WASHINGTON – On Nov. 18, the World Trade Organization ruled in favor of Canada and Mexico and made official its finding that the US Country of Origin Labeling (COOL) law violates WTO rules. The US will likely appeal the panel’s decision to the WTO Appellate Body, but most observers believe such an appeal is unlikely to succeed and the result will not change. This will likely pave the way for Canada and Mexico, and maybe other countries, to place punitive tariffs on an equivalent amount of US products, states the Nov. 23 edition of the National Chicken Council’s Washington Report.

If the panel’s decision stands, the US must amend the Agricultural Marketing Act of 1946 and the COOL regulations to conform US law to the WTO panel’s decision or may otherwise resolve this dispute with Canada and Mexico, analysts said.
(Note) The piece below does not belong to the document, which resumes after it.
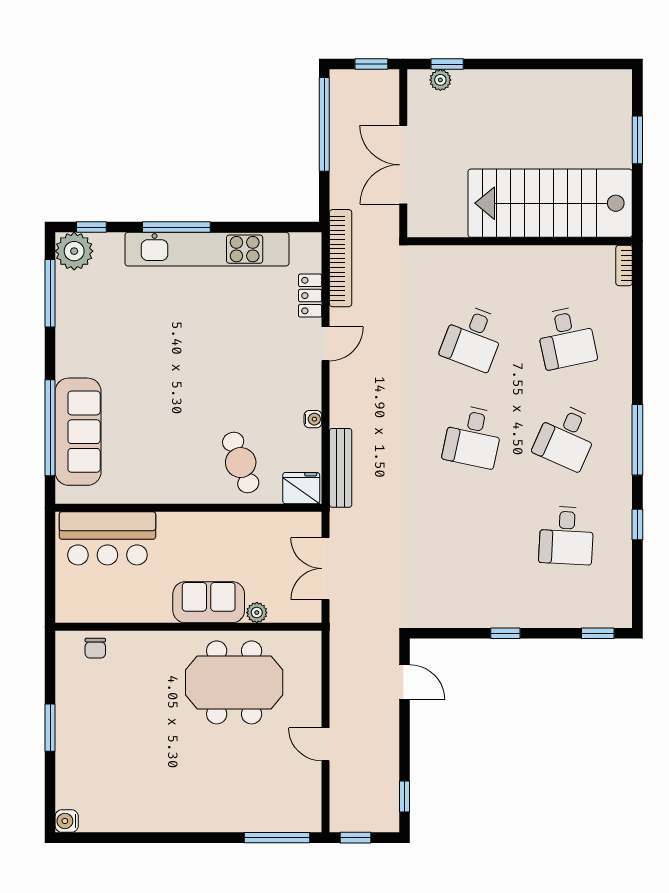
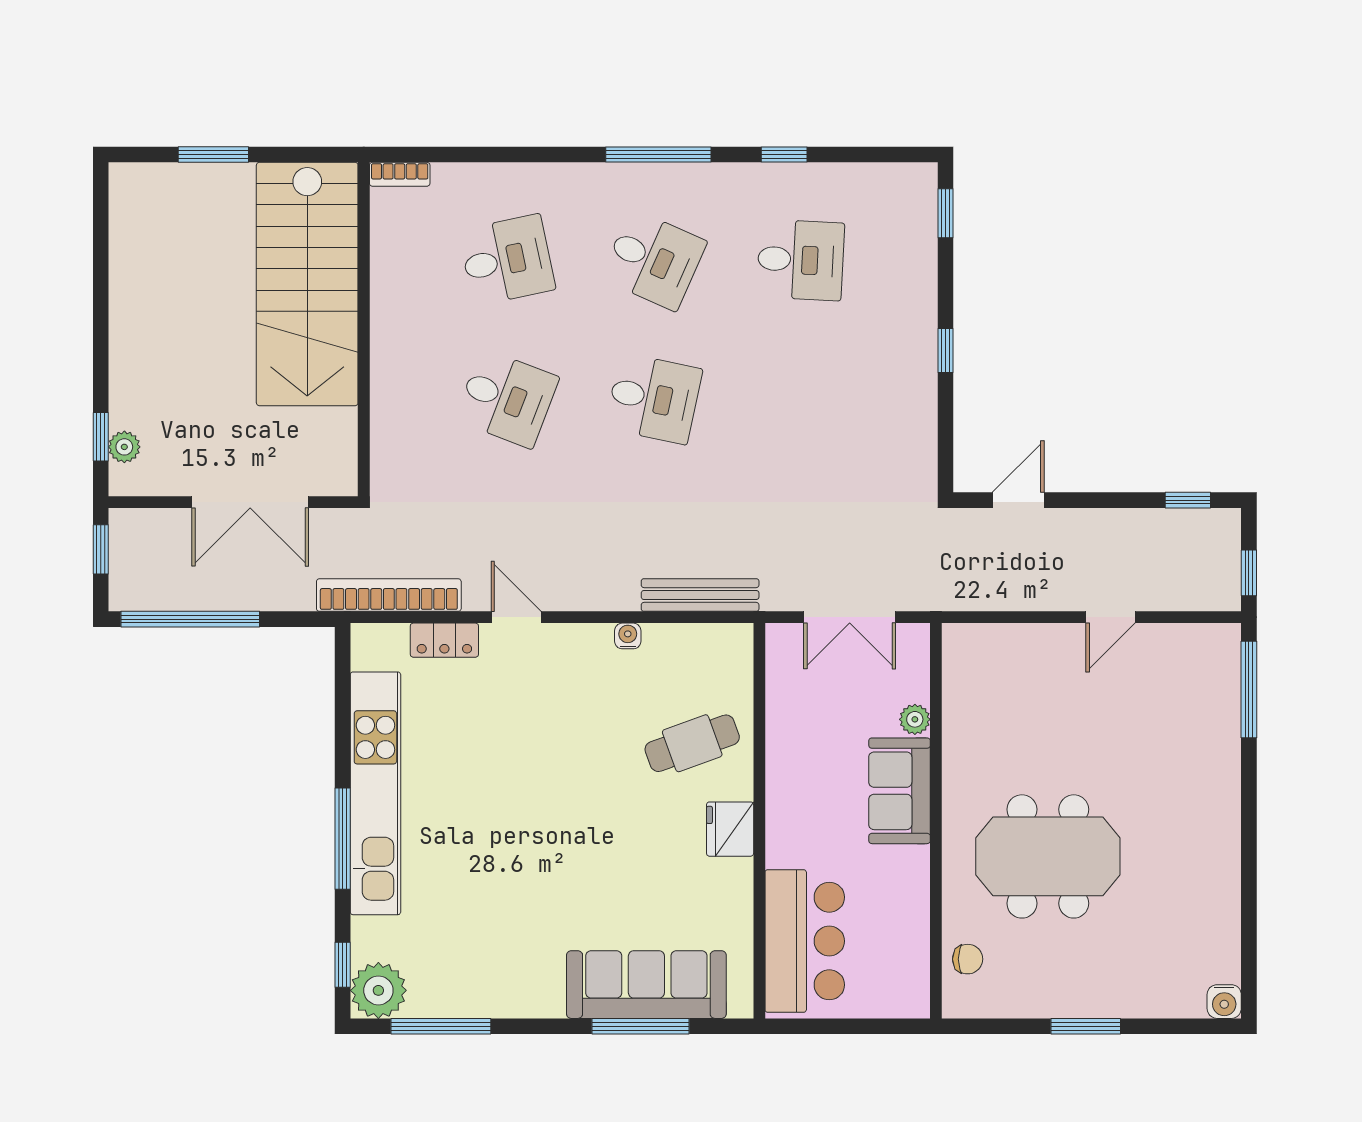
window: (50, 428) -> (641, 1026), width x0.68
fridge: (301, 488) -> (730, 829), moved
meeting table: (234, 682) -> (1048, 856), moved, turned 90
If the US appeals, which the US Trade Representative is currently considering, it will have one year after the appeal ruling is received to make changes to the law to avoid retaliatory trade restrictions.

Last week, the Food Marketing Institute’s Regulatory Counsel Erik Lieberman, said the World Trade Organization recognized what the supermarket industry had known all along – “that COOL is a protectionist law designed to make it more costly and difficult for retailers to sell imported foods.”

COOL has forced the industry to spend tens of millions of dollars each year on unnecessary regulatory burdens all for little or no benefit to consumers, Lieberman charged. “We fully agree with the conclusion of the panel that the COOL law fails to provide information in a meaningful way,” he added. “This year, COOL enforcement has become more burdensome than ever, making it challenging for retailers to carry imported meats, produce and seafood. Although the compliance rate for the program last year was 97 percent, this year, inspectors are demanding that more redundant records be maintained – at great cost to grocers.”

Lieberman said the COOL law will need to be repealed or rewritten in order for the US to meet its obligations to global trading partners.